### Série de consignes
(a) Indiquez si chacune des affirmations suivantes concorde avec l'extrait sur l'amiante, par oui ou par non, en citant mot pour mot le passage qui tranche. (i) Le colloque s'est tenu au Sénat le 12 octobre. (ii) Les participants venaient de quarante pays. (iii) La France a interdit l'amiante en 1997.
(b) Résumez l'extrait sur l'amiante en deux phrases.
(c) Rédigez la suite de l'intervention sur l'amiante, à partir de sa dernière phrase.

### Extrait choisi
------------------------------------
Madame la ministre, le 12 octobre dernier, au Sénat, l’Association nationale de défense des victimes de l’amiante organisait un colloque pour un monde sans amiante à l’occasion de la Journée internationale des victimes de l’amiante, sous la présidence de notre collègue Annie David, présidente de la commission des affaires sociales.
À cette occasion, des médecins, des chercheurs, des militants associatifs et des responsables politiques, venus de quarante-deux pays, s’étaient réunis.
L’ensemble des participants à cette riche et émouvante initiative s’étaient rassemblés autour d’un objectif commun : créer une véritable multinationale des victimes de l’amiante, selon leurs termes, pour faire face aux industries multinationales qui continuent d’utiliser ce matériau, malgré ses effets dévastateurs sur la santé publique.
À travers le monde, ce sont ainsi chaque année 2, 5 millions de tonnes d’amiante qui sont produites et qui provoquent la mort de plus de 90 000 personnes par an selon l’Organisation mondiale de la santé.
Pour sa part, la France a prononcé l’interdiction de l’amiante en 1997, soit trop tardivement, hélas ! pour désamorcer cette véritable bombe à retardement pour la santé publique dans notre pays qui pourrait coûter la vie à plus de 100 000 personnes d’ici à 2025.
------------------------------------
### Données textuelles extraites de la page
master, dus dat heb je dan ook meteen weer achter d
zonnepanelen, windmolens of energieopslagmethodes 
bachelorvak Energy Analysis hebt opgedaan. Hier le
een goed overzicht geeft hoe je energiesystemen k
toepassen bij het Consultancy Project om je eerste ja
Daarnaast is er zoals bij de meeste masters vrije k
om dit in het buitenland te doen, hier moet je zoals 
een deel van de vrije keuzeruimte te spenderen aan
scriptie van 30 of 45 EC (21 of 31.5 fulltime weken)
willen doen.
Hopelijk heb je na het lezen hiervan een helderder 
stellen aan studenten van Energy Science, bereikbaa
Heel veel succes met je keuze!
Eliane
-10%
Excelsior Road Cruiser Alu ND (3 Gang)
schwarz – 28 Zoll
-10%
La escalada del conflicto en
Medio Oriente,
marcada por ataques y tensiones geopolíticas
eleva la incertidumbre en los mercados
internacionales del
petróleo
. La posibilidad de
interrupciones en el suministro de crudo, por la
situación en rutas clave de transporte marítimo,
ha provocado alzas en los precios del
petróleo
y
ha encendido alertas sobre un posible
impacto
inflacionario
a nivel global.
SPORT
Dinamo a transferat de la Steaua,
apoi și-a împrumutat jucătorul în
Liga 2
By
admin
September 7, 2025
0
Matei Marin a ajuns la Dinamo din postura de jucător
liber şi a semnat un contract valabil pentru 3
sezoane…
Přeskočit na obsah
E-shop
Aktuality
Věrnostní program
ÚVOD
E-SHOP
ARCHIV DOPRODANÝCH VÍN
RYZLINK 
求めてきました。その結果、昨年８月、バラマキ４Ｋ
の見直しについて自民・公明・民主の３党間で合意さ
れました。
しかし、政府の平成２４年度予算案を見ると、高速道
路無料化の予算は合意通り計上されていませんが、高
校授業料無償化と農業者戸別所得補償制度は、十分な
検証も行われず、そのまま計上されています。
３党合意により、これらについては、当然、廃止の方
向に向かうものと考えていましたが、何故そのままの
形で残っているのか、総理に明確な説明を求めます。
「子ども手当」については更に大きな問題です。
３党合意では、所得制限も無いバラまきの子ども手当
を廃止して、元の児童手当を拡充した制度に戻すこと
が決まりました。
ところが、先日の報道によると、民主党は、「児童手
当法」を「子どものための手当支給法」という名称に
------------------------------------
### Corrigé de l'exercice
(a)
(i) Oui : « le 12 octobre dernier, au Sénat ».
(ii) Non : « venus de quarante-deux pays ».
(iii) Oui : « la France a prononcé l’interdiction de l’amiante en 1997 ».

(b) Le 12 octobre, au Sénat, l’Association nationale de défense des victimes de l’amiante a réuni lors d'un colloque des participants venus de quarante-deux pays, qui voulaient créer une véritable multinationale des victimes face aux industries qui utilisent encore ce matériau. Selon l’Organisation mondiale de la santé, l’amiante cause la mort de plus de 90 000 personnes par an dans le monde, et en France, où il n’a été interdit qu’en 1997, il pourrait coûter la vie à plus de 100 000 personnes d’ici à 2025.

(c)
Quant à l’Union européenne, elle a emboîté le pas de la France en interdisant l’amiante dans ses pays membres au 1er janvier 2005.
Cependant, le lobby de l’amiante et les intérêts économiques à court terme de certains pays de l’Union européenne s’accommodent mal de cette interdiction. Sous leur pression, une dérogation à cette interdiction a donc été introduite.
L’annexe XVII du règlement européen REACH – pour Registration, Evaluation and Autorisation of Chemicals –, toujours en vigueur, permet ainsi aux États membres de l’Union européenne d’autoriser la mise sur le marché et l’utilisation de diaphragmes contenant de l’amiante chrysotile dans les cellules d’électrolyses existantes. L’Allemagne, notamment, s’est ainsi engouffrée dans la brèche en important, en 2010, 60 tonnes de fibres d’amiante à l’état brut.
Cette réintroduction de l’amiante expose des populations européennes à un risque inacceptable pour leur santé et brouille le message de l’Union européenne.
En effet, comment l’Union européenne peut-elle prôner l’interdiction de l’amiante dans le monde, conformément aux recommandations de l’Organisation mondiale de la santé et, dans le même temps, continuer d’en importer ?
La production astronomique d’amiante dans des pays industriels comme la Russie, la Chine, le Brésil ou le Canada constitue pourtant un défi pour l’Union européenne. Il est en effet effroyable de constater que 125 millions de travailleurs, dont la plupart vivent dans le tiers-monde, sont encore aujourd’hui exposés.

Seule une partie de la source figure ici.